I haven’t blogged for ages. Over the past couple of weeks I have pretty much been cracking on with several projects that I have already written about. Since I hadn’t made any significant progress
in those areas (at least not any that you’d care about) I thought I’d save my next post for the next bit of news.
I arrived in Glasgow yesterday afternoon with the intention of visiting the Hunterian museum (Glasgow University’s museum). They hold material there from Chapman (my beetle guy; he was born and raised in Glasgow). I came to see that material; look for similarities between theirs and ours; and to see whether or not I could glean extra information and explain a few riddles. The timing is good because
the Zoology museum is busy moving their collections from the previous location (all over the place, usually not climate-controlled) and into areas that are more suited to housing a delicate and important natural history collection. I am helping with this. I already have.
Today I started my three-day ‘work experience’ at the Hunterian. I arrived and saw Maggie Riley again (a very good egg and all-round lovely person I met at the NatSCA conference back in March). We had a cuppa and caught up before I met Geoff Hancock (a thoroughly eggy-bread). I got a wee tour of the museum and shown where the material was being moved to, as well as being introduced to Fergus, a (real) work experience lad. There was a lot to do.

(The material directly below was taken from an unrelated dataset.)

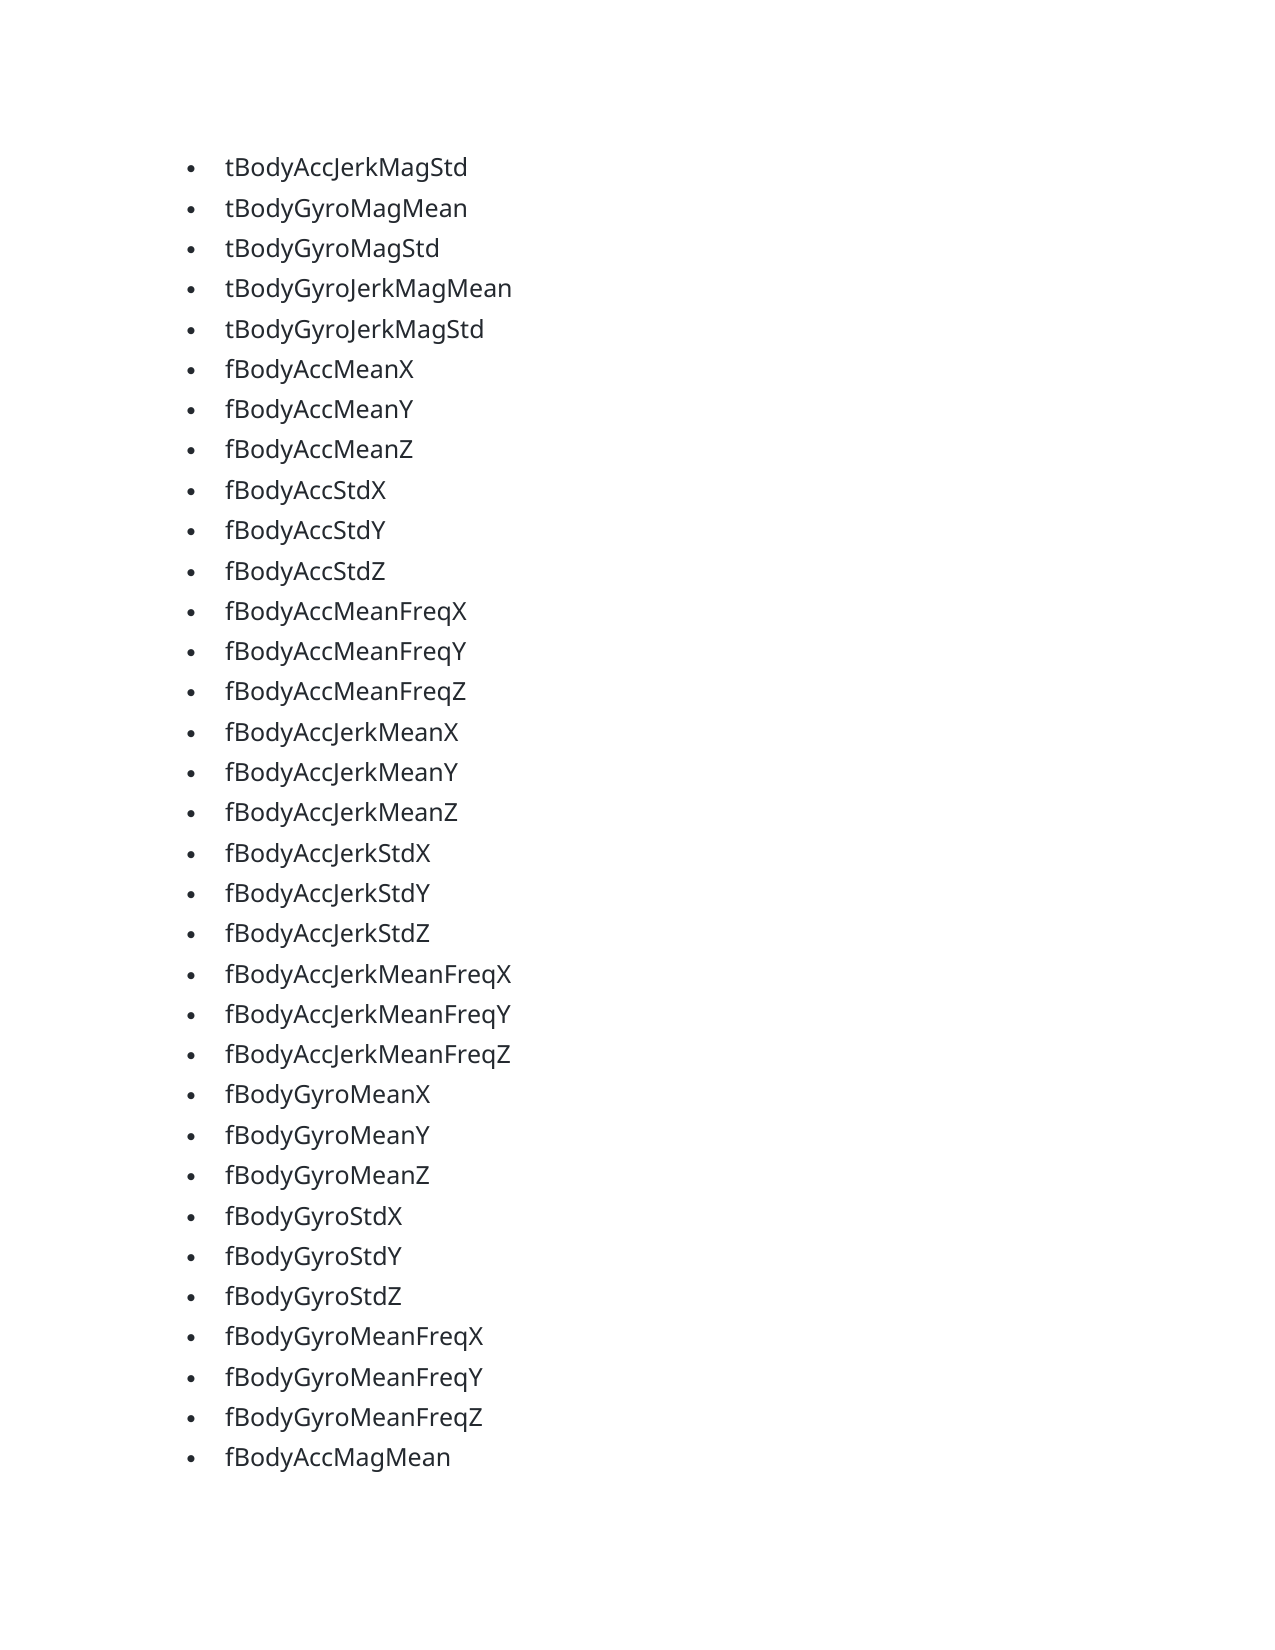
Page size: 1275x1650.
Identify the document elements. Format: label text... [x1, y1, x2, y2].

We started by emptying cabinets full of long horn beetles and stacking the drawers. Then we carried the cabinets through the museum to their new location on some roller racking. Then we had to fetch the drawers two at a time. It was hot and stuffy in the museum (the weather is beautiful up here, as always) and since each cabinet holds 20 drawers and there were nearly 10 cabinets…
I got to see some lush beetles and butterflies, though. Pictures of moving and drawers and beetles are shown below.
Fergus and I were tasked with another job. In the new spirit collection store there were a few shelved areas that needed to be measured and compartmentalised as well as some new shelves that had to be added.
In between all of these activities I enjoyed lunching al fresco in the wild flower-strewn little garden; going into the attic and looking through some slides and old entomology equipment with Geoff as he answered an enquiry and responded to a loan request; varnished the floor of the new spirit collection store; looking around the museum and meeting the live residents (python, tarantulas, harvest mice–omg, frogs, stick insect, geckos and a bearded dragon)!
Here are some pictured from the day (some are SLR, some are phone – note the difference in quality…).
Tomorrow I shall hopefully have some Chapman-related information. Until then I am relaxing at my Nana’s. Nice.